• [What is being asked] Among the records that follow, find the line with "Dernières actualités" and the line with "En este trabajo se evaluó la". Set down those lines and all lines between them exactly, without adding anything.
--- Supplied records ---
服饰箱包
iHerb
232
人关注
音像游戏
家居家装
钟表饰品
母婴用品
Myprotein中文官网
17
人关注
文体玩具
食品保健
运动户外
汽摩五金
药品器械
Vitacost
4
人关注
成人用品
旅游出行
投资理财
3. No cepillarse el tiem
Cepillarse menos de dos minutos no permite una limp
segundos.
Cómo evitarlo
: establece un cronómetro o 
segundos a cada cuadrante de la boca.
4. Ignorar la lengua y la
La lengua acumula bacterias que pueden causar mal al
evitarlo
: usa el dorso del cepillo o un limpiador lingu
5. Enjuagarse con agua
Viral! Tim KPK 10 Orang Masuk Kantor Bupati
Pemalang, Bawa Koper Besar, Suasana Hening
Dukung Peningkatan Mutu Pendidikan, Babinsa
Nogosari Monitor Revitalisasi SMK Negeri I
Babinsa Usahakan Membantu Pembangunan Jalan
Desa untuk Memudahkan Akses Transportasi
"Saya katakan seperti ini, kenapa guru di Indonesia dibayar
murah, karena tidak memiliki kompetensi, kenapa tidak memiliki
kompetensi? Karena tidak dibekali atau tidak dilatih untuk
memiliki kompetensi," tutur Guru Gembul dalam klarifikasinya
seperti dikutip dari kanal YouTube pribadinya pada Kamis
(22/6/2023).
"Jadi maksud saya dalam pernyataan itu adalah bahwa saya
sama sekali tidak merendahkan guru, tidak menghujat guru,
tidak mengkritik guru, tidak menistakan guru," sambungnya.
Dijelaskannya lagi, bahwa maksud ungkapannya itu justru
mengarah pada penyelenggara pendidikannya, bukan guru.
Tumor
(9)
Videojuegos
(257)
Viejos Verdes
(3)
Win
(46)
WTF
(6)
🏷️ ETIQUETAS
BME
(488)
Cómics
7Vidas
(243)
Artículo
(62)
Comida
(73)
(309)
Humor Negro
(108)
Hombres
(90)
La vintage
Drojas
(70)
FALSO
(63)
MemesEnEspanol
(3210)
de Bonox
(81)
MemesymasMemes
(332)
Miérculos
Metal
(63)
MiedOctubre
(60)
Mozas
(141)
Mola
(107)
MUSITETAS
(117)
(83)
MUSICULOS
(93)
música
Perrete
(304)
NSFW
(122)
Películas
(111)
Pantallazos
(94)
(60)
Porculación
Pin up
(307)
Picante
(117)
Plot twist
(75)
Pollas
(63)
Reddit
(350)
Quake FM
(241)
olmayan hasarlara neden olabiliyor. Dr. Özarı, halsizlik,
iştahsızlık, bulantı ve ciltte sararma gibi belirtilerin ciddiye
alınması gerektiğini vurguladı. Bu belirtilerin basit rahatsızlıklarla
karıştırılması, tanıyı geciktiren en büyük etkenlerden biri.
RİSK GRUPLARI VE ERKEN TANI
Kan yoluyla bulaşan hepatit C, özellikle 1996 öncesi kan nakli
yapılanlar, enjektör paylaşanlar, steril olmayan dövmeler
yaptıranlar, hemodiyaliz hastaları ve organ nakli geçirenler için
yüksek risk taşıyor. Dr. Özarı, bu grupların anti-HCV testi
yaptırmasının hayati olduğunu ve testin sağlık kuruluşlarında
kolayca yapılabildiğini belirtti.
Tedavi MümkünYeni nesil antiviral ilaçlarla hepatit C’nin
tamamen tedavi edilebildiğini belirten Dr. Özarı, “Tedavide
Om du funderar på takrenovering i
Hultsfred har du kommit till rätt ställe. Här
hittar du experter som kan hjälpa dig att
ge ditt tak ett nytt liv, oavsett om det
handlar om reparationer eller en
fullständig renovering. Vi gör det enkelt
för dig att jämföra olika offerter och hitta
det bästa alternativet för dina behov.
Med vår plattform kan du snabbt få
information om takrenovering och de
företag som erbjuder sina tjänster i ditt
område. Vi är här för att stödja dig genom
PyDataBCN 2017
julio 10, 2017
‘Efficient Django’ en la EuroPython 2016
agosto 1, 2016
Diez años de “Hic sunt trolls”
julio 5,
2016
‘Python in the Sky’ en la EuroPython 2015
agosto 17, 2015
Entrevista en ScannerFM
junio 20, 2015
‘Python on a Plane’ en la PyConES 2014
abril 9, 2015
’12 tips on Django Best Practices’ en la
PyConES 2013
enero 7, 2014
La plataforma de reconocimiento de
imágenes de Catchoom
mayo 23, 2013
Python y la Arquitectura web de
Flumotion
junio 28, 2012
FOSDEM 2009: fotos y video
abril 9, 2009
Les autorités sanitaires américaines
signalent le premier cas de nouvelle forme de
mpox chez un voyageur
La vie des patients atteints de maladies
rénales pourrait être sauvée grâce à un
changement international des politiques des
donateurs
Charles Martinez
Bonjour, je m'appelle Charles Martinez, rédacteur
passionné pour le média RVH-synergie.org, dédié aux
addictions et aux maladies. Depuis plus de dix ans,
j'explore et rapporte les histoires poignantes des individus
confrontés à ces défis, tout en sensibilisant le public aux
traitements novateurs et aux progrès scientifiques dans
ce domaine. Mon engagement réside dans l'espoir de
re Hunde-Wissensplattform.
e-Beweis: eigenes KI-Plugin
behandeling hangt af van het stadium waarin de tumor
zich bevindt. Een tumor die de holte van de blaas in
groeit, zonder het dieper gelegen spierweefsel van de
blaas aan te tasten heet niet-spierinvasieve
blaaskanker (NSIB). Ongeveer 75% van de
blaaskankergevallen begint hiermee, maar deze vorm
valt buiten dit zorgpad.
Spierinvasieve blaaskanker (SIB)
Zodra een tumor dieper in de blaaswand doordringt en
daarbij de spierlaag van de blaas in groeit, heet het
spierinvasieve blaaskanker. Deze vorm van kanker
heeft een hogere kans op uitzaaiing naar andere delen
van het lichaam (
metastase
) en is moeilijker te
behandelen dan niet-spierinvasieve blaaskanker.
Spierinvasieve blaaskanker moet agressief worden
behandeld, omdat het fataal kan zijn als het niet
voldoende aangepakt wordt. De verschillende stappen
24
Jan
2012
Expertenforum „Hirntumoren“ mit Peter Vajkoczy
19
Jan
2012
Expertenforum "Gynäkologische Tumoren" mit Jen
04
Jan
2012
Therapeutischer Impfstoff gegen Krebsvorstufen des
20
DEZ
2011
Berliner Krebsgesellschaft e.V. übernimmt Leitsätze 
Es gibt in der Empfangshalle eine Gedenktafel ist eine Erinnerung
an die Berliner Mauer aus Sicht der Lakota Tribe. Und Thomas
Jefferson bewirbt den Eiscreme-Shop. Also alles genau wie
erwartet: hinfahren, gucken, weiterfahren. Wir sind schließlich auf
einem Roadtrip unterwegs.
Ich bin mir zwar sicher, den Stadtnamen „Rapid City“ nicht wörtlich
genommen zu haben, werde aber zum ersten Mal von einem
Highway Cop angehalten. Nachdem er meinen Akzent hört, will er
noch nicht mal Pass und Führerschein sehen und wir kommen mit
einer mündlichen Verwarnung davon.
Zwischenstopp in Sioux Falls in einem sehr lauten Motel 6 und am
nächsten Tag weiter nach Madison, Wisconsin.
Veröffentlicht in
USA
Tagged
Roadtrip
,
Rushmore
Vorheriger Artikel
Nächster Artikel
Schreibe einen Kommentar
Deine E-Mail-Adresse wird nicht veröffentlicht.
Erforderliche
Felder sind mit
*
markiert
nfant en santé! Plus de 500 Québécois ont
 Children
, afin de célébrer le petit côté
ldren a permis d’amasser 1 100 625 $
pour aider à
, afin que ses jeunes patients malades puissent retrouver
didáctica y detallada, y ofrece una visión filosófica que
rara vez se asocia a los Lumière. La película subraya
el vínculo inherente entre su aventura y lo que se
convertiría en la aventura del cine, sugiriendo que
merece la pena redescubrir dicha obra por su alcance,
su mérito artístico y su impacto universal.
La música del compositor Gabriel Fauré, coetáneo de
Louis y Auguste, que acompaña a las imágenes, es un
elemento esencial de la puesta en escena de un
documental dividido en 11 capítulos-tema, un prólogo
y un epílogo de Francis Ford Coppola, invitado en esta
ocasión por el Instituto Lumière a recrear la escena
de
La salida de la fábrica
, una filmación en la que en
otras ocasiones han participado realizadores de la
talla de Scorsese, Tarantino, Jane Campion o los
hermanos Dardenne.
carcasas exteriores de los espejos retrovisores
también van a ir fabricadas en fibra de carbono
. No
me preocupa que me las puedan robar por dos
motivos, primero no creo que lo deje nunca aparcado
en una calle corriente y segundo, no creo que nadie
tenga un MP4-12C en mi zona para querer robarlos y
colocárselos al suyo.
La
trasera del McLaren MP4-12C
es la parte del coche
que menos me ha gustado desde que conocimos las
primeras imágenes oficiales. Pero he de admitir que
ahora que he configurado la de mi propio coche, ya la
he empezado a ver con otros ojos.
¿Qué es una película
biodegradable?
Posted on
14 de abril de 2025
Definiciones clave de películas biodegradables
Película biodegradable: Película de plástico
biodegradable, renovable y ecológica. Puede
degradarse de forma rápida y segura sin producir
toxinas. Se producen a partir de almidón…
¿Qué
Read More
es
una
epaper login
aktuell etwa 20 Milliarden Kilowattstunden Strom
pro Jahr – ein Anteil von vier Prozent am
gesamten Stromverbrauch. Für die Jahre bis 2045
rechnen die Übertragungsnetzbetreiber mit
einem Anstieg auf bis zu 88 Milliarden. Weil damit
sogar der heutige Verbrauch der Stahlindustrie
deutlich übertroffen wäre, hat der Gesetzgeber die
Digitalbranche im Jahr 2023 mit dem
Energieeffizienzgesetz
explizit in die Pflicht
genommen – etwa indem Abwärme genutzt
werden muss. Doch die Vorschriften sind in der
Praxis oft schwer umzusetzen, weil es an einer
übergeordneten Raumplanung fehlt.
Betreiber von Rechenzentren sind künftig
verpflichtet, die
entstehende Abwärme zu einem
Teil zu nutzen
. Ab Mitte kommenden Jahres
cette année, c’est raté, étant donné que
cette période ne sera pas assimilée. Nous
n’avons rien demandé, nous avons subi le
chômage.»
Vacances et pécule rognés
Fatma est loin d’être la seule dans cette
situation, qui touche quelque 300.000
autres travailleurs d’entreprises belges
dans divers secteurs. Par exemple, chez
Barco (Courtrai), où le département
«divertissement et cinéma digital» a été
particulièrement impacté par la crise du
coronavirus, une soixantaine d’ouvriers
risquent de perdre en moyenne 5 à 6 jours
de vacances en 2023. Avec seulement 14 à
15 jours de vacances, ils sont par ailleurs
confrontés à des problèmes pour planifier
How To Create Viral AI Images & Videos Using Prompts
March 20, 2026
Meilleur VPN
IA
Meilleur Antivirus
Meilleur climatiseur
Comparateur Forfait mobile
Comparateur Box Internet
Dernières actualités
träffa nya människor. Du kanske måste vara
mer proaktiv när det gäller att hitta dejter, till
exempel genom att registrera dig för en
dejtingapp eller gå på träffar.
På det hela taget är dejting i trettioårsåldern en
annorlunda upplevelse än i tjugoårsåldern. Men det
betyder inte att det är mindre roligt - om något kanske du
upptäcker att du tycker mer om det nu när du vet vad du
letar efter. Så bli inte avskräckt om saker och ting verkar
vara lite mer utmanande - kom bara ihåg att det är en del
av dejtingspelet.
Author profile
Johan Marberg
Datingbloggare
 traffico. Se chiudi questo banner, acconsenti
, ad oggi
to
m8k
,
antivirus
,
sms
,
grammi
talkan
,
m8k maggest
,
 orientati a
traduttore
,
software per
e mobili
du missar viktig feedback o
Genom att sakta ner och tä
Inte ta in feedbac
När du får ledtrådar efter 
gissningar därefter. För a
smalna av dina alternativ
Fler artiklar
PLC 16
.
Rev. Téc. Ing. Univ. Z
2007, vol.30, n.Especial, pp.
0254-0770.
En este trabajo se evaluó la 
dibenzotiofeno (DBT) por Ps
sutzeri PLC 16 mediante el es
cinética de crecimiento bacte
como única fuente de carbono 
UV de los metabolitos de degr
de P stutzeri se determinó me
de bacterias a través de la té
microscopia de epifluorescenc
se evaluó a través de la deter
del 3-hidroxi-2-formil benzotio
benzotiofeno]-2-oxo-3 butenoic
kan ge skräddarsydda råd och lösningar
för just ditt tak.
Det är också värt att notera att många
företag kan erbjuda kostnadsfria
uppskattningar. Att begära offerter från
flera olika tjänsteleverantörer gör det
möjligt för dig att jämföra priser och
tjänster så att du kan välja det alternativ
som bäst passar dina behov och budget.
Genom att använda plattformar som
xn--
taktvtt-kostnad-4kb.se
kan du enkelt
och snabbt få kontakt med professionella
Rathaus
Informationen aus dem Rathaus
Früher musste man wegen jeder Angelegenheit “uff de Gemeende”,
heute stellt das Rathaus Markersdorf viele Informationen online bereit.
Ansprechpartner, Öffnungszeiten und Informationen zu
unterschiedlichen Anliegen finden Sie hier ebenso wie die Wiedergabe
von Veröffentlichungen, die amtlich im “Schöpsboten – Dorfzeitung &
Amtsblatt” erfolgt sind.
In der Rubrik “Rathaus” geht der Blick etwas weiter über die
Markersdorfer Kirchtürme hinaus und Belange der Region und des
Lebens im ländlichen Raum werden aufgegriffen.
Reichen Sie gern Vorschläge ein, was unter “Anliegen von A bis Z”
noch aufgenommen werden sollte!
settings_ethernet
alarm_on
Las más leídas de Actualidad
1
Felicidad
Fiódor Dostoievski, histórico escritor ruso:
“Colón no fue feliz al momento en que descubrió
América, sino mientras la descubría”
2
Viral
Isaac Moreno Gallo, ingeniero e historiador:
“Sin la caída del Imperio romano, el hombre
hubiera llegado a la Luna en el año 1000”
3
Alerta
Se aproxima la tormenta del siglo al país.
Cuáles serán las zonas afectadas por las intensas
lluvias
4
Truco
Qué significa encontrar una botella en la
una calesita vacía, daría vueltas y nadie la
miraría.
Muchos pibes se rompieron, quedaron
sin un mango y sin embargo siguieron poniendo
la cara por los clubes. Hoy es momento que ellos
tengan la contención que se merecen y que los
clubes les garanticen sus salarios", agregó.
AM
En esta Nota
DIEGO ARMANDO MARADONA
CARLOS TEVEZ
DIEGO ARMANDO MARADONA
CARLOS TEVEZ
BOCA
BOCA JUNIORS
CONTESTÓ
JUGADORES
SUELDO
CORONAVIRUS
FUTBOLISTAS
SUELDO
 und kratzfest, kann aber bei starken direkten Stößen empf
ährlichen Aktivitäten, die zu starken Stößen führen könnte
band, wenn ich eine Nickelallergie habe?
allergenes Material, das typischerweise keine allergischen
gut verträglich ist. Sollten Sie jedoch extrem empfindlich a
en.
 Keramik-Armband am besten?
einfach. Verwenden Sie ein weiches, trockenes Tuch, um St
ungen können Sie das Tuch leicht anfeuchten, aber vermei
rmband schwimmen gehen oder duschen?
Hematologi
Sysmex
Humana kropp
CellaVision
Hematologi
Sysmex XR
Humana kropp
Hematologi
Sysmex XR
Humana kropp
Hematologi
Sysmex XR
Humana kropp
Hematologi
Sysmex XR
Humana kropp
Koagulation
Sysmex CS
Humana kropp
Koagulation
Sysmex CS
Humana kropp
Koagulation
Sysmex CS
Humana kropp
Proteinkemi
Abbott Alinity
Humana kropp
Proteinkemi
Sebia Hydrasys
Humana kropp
---
• [Finished task]
Dernières actualités
träffa nya människor. Du kanske måste vara
mer proaktiv när det gäller att hitta dejter, till
exempel genom att registrera dig för en
dejtingapp eller gå på träffar.
På det hela taget är dejting i trettioårsåldern en
annorlunda upplevelse än i tjugoårsåldern. Men det
betyder inte att det är mindre roligt - om något kanske du
upptäcker att du tycker mer om det nu när du vet vad du
letar efter. Så bli inte avskräckt om saker och ting verkar
vara lite mer utmanande - kom bara ihåg att det är en del
av dejtingspelet.
Author profile
Johan Marberg
Datingbloggare
 traffico. Se chiudi questo banner, acconsenti
, ad oggi
to
m8k
,
antivirus
,
sms
,
grammi
talkan
,
m8k maggest
,
 orientati a
traduttore
,
software per
e mobili
du missar viktig feedback o
Genom att sakta ner och tä
Inte ta in feedbac
När du får ledtrådar efter 
gissningar därefter. För a
smalna av dina alternativ
Fler artiklar
PLC 16
.
Rev. Téc. Ing. Univ. Z
2007, vol.30, n.Especial, pp.
0254-0770.
En este trabajo se evaluó la 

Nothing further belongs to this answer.